== SOURCE RECORDS ==
>>>>
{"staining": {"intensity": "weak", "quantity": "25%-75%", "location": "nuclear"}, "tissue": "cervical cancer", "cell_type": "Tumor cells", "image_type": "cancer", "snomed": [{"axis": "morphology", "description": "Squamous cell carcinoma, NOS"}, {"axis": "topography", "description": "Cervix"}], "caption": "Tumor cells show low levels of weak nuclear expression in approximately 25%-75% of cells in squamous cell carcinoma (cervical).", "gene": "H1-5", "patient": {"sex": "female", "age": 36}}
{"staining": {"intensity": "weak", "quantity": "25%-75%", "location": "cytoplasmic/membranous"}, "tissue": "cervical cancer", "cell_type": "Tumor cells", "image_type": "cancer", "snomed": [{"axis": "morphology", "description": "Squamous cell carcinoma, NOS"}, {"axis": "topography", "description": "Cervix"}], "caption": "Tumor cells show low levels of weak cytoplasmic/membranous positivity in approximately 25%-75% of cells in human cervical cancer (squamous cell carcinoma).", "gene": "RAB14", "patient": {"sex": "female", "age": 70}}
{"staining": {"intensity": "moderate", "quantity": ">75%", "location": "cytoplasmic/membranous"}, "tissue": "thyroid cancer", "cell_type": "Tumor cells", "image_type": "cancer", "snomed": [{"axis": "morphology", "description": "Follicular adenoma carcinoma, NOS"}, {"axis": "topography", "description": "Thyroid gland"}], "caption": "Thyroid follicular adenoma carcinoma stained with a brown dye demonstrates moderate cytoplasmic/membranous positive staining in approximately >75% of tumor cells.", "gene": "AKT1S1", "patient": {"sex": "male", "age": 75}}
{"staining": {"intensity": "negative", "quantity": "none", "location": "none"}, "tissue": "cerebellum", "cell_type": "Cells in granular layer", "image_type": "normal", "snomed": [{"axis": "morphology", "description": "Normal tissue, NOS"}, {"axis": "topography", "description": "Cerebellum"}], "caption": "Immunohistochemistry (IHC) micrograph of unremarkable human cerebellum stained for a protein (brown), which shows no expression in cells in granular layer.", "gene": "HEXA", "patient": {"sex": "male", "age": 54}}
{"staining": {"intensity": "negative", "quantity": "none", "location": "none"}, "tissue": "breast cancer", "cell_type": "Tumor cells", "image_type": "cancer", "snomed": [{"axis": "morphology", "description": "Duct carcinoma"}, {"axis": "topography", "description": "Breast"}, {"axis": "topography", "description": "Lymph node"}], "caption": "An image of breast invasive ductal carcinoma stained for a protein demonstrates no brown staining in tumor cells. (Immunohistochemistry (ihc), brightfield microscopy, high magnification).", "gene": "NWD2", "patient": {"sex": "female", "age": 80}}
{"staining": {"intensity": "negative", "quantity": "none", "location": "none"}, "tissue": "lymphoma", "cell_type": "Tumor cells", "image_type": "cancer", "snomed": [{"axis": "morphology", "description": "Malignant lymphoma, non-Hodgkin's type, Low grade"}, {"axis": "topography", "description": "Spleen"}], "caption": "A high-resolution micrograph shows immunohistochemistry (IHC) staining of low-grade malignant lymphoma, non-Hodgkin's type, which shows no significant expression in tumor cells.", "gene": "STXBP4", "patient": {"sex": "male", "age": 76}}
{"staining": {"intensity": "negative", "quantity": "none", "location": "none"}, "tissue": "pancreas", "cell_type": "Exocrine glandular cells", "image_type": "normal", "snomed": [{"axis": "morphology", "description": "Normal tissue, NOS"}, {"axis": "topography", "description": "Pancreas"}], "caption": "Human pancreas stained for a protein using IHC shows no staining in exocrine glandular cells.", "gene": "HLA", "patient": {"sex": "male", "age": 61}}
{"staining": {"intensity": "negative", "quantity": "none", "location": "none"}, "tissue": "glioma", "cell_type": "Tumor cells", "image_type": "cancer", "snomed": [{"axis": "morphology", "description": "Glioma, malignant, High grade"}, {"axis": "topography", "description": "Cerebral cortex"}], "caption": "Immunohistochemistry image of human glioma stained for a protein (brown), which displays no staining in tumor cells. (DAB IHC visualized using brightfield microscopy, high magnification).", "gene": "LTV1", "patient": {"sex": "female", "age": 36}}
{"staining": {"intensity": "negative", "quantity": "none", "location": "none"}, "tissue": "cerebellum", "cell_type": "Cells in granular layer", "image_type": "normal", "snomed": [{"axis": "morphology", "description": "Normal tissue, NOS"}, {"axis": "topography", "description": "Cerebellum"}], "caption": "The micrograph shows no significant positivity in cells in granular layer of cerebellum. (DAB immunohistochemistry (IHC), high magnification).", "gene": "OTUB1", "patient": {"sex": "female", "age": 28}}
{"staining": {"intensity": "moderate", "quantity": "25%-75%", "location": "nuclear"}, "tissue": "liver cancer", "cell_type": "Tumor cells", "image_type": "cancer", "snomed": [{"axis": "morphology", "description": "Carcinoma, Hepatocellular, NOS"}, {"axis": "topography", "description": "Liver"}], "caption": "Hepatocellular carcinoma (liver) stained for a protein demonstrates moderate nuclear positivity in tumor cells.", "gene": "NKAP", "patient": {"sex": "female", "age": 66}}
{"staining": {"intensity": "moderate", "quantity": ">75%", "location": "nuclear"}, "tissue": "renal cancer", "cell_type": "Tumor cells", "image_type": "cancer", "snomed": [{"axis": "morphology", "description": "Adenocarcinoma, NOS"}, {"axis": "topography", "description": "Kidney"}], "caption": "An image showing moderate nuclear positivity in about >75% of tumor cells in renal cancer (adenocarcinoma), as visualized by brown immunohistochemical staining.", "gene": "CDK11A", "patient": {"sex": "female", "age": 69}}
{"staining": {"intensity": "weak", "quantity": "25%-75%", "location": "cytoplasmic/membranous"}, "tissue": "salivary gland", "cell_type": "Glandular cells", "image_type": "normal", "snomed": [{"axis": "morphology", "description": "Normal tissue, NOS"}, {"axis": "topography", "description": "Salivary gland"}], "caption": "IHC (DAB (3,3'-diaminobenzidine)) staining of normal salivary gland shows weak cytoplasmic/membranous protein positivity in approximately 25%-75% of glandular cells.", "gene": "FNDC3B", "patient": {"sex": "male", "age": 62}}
<<<<
== TASK GOAL ==
Could you return the complete set of entries exactly?

== ANSWER FOR THIS EXERCISE ==
{"staining": {"intensity": "weak", "quantity": "25%-75%", "location": "nuclear"}, "tissue": "cervical cancer", "cell_type": "Tumor cells", "image_type": "cancer", "snomed": [{"axis": "morphology", "description": "Squamous cell carcinoma, NOS"}, {"axis": "topography", "description": "Cervix"}], "caption": "Tumor cells show low levels of weak nuclear expression in approximately 25%-75% of cells in squamous cell carcinoma (cervical).", "gene": "H1-5", "patient": {"sex": "female", "age": 36}}
{"staining": {"intensity": "weak", "quantity": "25%-75%", "location": "cytoplasmic/membranous"}, "tissue": "cervical cancer", "cell_type": "Tumor cells", "image_type": "cancer", "snomed": [{"axis": "morphology", "description": "Squamous cell carcinoma, NOS"}, {"axis": "topography", "description": "Cervix"}], "caption": "Tumor cells show low levels of weak cytoplasmic/membranous positivity in approximately 25%-75% of cells in human cervical cancer (squamous cell carcinoma).", "gene": "RAB14", "patient": {"sex": "female", "age": 70}}
{"staining": {"intensity": "moderate", "quantity": ">75%", "location": "cytoplasmic/membranous"}, "tissue": "thyroid cancer", "cell_type": "Tumor cells", "image_type": "cancer", "snomed": [{"axis": "morphology", "description": "Follicular adenoma carcinoma, NOS"}, {"axis": "topography", "description": "Thyroid gland"}], "caption": "Thyroid follicular adenoma carcinoma stained with a brown dye demonstrates moderate cytoplasmic/membranous positive staining in approximately >75% of tumor cells.", "gene": "AKT1S1", "patient": {"sex": "male", "age": 75}}
{"staining": {"intensity": "negative", "quantity": "none", "location": "none"}, "tissue": "cerebellum", "cell_type": "Cells in granular layer", "image_type": "normal", "snomed": [{"axis": "morphology", "description": "Normal tissue, NOS"}, {"axis": "topography", "description": "Cerebellum"}], "caption": "Immunohistochemistry (IHC) micrograph of unremarkable human cerebellum stained for a protein (brown), which shows no expression in cells in granular layer.", "gene": "HEXA", "patient": {"sex": "male", "age": 54}}
{"staining": {"intensity": "negative", "quantity": "none", "location": "none"}, "tissue": "breast cancer", "cell_type": "Tumor cells", "image_type": "cancer", "snomed": [{"axis": "morphology", "description": "Duct carcinoma"}, {"axis": "topography", "description": "Breast"}, {"axis": "topography", "description": "Lymph node"}], "caption": "An image of breast invasive ductal carcinoma stained for a protein demonstrates no brown staining in tumor cells. (Immunohistochemistry (ihc), brightfield microscopy, high magnification).", "gene": "NWD2", "patient": {"sex": "female", "age": 80}}
{"staining": {"intensity": "negative", "quantity": "none", "location": "none"}, "tissue": "lymphoma", "cell_type": "Tumor cells", "image_type": "cancer", "snomed": [{"axis": "morphology", "description": "Malignant lymphoma, non-Hodgkin's type, Low grade"}, {"axis": "topography", "description": "Spleen"}], "caption": "A high-resolution micrograph shows immunohistochemistry (IHC) staining of low-grade malignant lymphoma, non-Hodgkin's type, which shows no significant expression in tumor cells.", "gene": "STXBP4", "patient": {"sex": "male", "age": 76}}
{"staining": {"intensity": "negative", "quantity": "none", "location": "none"}, "tissue": "pancreas", "cell_type": "Exocrine glandular cells", "image_type": "normal", "snomed": [{"axis": "morphology", "description": "Normal tissue, NOS"}, {"axis": "topography", "description": "Pancreas"}], "caption": "Human pancreas stained for a protein using IHC shows no staining in exocrine glandular cells.", "gene": "HLA", "patient": {"sex": "male", "age": 61}}
{"staining": {"intensity": "negative", "quantity": "none", "location": "none"}, "tissue": "glioma", "cell_type": "Tumor cells", "image_type": "cancer", "snomed": [{"axis": "morphology", "description": "Glioma, malignant, High grade"}, {"axis": "topography", "description": "Cerebral cortex"}], "caption": "Immunohistochemistry image of human glioma stained for a protein (brown), which displays no staining in tumor cells. (DAB IHC visualized using brightfield microscopy, high magnification).", "gene": "LTV1", "patient": {"sex": "female", "age": 36}}
{"staining": {"intensity": "negative", "quantity": "none", "location": "none"}, "tissue": "cerebellum", "cell_type": "Cells in granular layer", "image_type": "normal", "snomed": [{"axis": "morphology", "description": "Normal tissue, NOS"}, {"axis": "topography", "description": "Cerebellum"}], "caption": "The micrograph shows no significant positivity in cells in granular layer of cerebellum. (DAB immunohistochemistry (IHC), high magnification).", "gene": "OTUB1", "patient": {"sex": "female", "age": 28}}
{"staining": {"intensity": "moderate", "quantity": "25%-75%", "location": "nuclear"}, "tissue": "liver cancer", "cell_type": "Tumor cells", "image_type": "cancer", "snomed": [{"axis": "morphology", "description": "Carcinoma, Hepatocellular, NOS"}, {"axis": "topography", "description": "Liver"}], "caption": "Hepatocellular carcinoma (liver) stained for a protein demonstrates moderate nuclear positivity in tumor cells.", "gene": "NKAP", "patient": {"sex": "female", "age": 66}}
{"staining": {"intensity": "moderate", "quantity": ">75%", "location": "nuclear"}, "tissue": "renal cancer", "cell_type": "Tumor cells", "image_type": "cancer", "snomed": [{"axis": "morphology", "description": "Adenocarcinoma, NOS"}, {"axis": "topography", "description": "Kidney"}], "caption": "An image showing moderate nuclear positivity in about >75% of tumor cells in renal cancer (adenocarcinoma), as visualized by brown immunohistochemical staining.", "gene": "CDK11A", "patient": {"sex": "female", "age": 69}}
{"staining": {"intensity": "weak", "quantity": "25%-75%", "location": "cytoplasmic/membranous"}, "tissue": "salivary gland", "cell_type": "Glandular cells", "image_type": "normal", "snomed": [{"axis": "morphology", "description": "Normal tissue, NOS"}, {"axis": "topography", "description": "Salivary gland"}], "caption": "IHC (DAB (3,3'-diaminobenzidine)) staining of normal salivary gland shows weak cytoplasmic/membranous protein positivity in approximately 25%-75% of glandular cells.", "gene": "FNDC3B", "patient": {"sex": "male", "age": 62}}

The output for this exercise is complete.